Your response must be made up of each line in the data below that contains the string "デバイス".
Start of Records provided
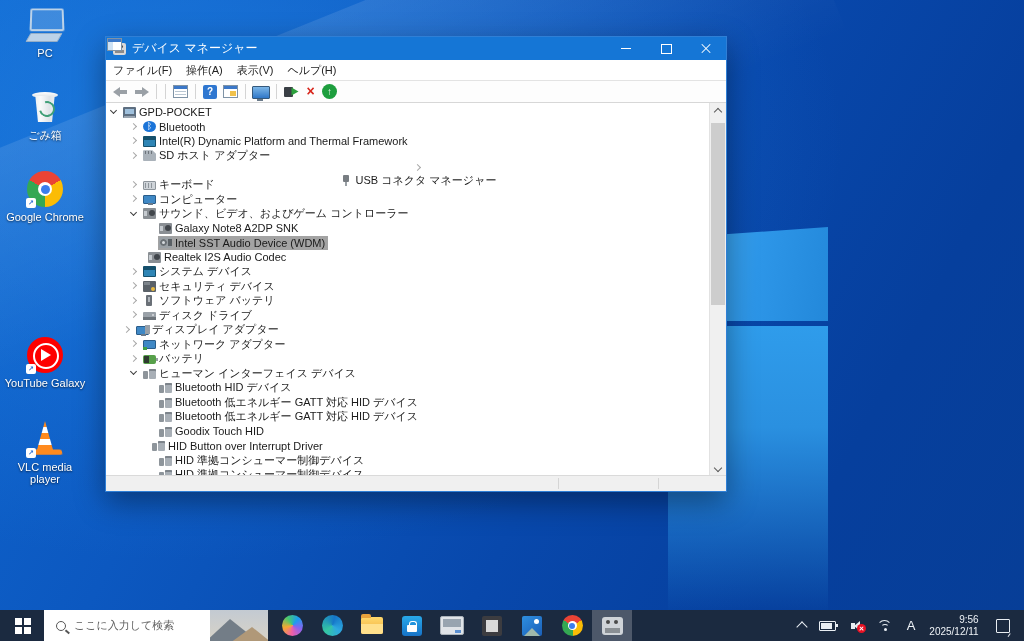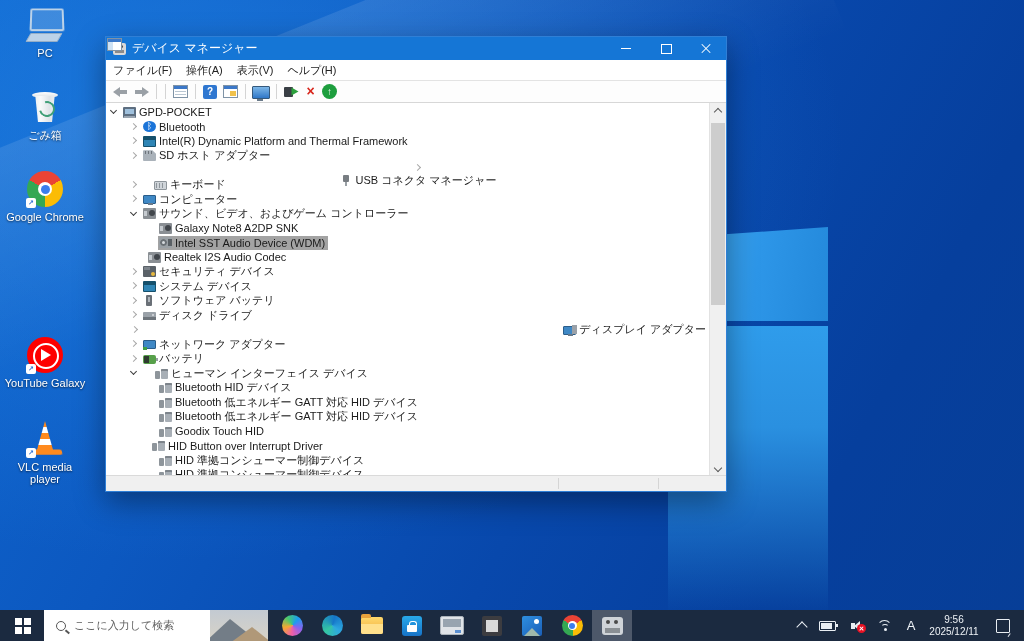--- a/index.html
+++ b/index.html
@@ -227,21 +227,21 @@
   .tray-vol .cn{width:0;height:0;border-top:5px solid transparent;border-bottom:5px solid transparent;border-right:6px solid #e9eef3;margin-left:-1px;}
   .tray-vol .mute{position:absolute;right:4px;bottom:8px;width:9px;height:9px;border-radius:50%;background:#e81123;}
   .tray-vol .mute::before,.tray-vol .mute::after{content:"";position:absolute;left:2px;top:4px;width:5px;height:1.2px;background:#fff;}
   .tray-vol .mute::before{transform:rotate(45deg);} .tray-vol .mute::after{transform:rotate(-45deg);}
   .tray-wifi{width:30px;} .tray-wifi .w{position:relative;width:16px;height:11px;overflow:hidden;}
   .tray-wifi .w i{position:absolute;border:1.6px solid transparent;border-top-color:#e9eef3;border-radius:50%;}
   .tray-wifi .w .a1{left:0;top:0;width:13px;height:13px;}
   .tray-wifi .w .a2{left:3.5px;top:3.5px;width:6px;height:6px;}
   .tray-wifi .w .dot{left:6.5px;top:7.5px;width:3px;height:3px;background:#e9eef3;border:none;border-radius:50%;}
   .tray-ime{width:22px;color:#eef2f6;font-size:13px;}
-  .tray-clock{width:64px;color:#eef2f6;font-size:10px;text-align:center;line-height:11.5px;}
+  .tray-clock{width:64px;color:#eef2f6;font-size:10px;text-align:right;line-height:11.5px;}
   .tray-ac{width:34px;} .tray-ac i{width:12px;height:12px;border:1.3px solid #e9eef3;border-radius:1px;position:relative;}
   .tray-ac i::after{content:"";position:absolute;right:-1px;bottom:-4px;width:4px;height:4px;
     border-right:1.3px solid #e9eef3;transform:rotate(35deg);}
 </style>
 </head>
 <body>
 
 <div class="desktop">
   <div class="beam"></div>
   <div class="pane pane-top"></div>
@@ -351,21 +351,21 @@
             <span class="tlabel">SD ホスト アダプター</span>
           </span>
         </div>
         <div class="trow" style="padding-left: 23px; flex-direction: column;">
           <span class="chev c"></span>
           <span class="rowin">
             <span class="ti ti-usb"></span>
             <span class="tlabel">USB コネクタ マネージャー</span>
           </span>
         </div>
-        <div class="trow" style="padding-left: 23px; gap: 11px;">
+        <div class="trow" style="padding-left: 23px;">
           <span class="chev c"></span>
           <span class="rowin">
             <span class="ti ti-keyboard"></span>
             <span class="tlabel">キーボード</span>
           </span>
         </div>
         <div class="trow" style="padding-left: 23px;">
           <span class="chev c"></span>
           <span class="rowin">
             <span class="ti ti-monitor"></span>
@@ -396,67 +396,67 @@
         <div class="trow" style="padding-left: 28px;">
           <span class="chev"></span>
           <span class="rowin">
             <span class="ti ti-speaker"></span>
             <span class="tlabel">Realtek I2S Audio Codec</span>
           </span>
         </div>
         <div class="trow" style="padding-left: 23px;">
           <span class="chev c"></span>
           <span class="rowin">
+            <span class="ti ti-chip"></span>
+            <span class="tlabel">システム デバイス</span>
+          </span>
+        </div>
+        <div class="trow" style="padding-left: 23px;">
+          <span class="chev c"></span>
+          <span class="rowin">
             <span class="ti ti-security"></span>
             <span class="tlabel">セキュリティ デバイス</span>
           </span>
         </div>
         <div class="trow" style="padding-left: 23px;">
           <span class="chev c"></span>
           <span class="rowin">
-            <span class="ti ti-chip"></span>
-            <span class="tlabel">システム デバイス</span>
-          </span>
-        </div>
-        <div class="trow" style="padding-left: 23px;">
-          <span class="chev c"></span>
-          <span class="rowin">
             <span class="ti ti-software"></span>
             <span class="tlabel">ソフトウェア バッテリ</span>
           </span>
         </div>
         <div class="trow" style="padding-left: 23px;">
           <span class="chev c"></span>
           <span class="rowin">
             <span class="ti ti-disk"></span>
             <span class="tlabel">ディスク ドライブ</span>
           </span>
         </div>
-        <div class="trow" style="padding-left: 24px; justify-content: space-between;">
+        <div class="trow" style="padding-left: 16px;">
           <span class="chev c"></span>
           <span class="rowin">
             <span class="ti ti-display"></span>
             <span class="tlabel">ディスプレイ アダプター</span>
           </span>
         </div>
         <div class="trow" style="padding-left: 23px;">
           <span class="chev c"></span>
           <span class="rowin">
             <span class="ti ti-network"></span>
             <span class="tlabel">ネットワーク アダプター</span>
           </span>
         </div>
         <div class="trow" style="padding-left: 23px;">
           <span class="chev c"></span>
           <span class="rowin">
             <span class="ti ti-battery"></span>
             <span class="tlabel">バッテリ</span>
           </span>
         </div>
-        <div class="trow" style="padding-left: 23px; gap: 12px;">
+        <div class="trow" style="padding-left: 23px;">
           <span class="chev e"></span>
           <span class="rowin">
             <span class="ti ti-hid"></span>
             <span class="tlabel">ヒューマン インターフェイス デバイス</span>
           </span>
         </div>
         <div class="trow" style="padding-left: 39px;">
           <span class="chev"></span>
           <span class="rowin">
             <span class="ti ti-hid"></span>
End of Records provided
*Answer for this exercise:*
+            <span class="tlabel">システム デバイス</span>
             <span class="tlabel">セキュリティ デバイス</span>
-            <span class="tlabel">システム デバイス</span>
             <span class="tlabel">ヒューマン インターフェイス デバイス</span>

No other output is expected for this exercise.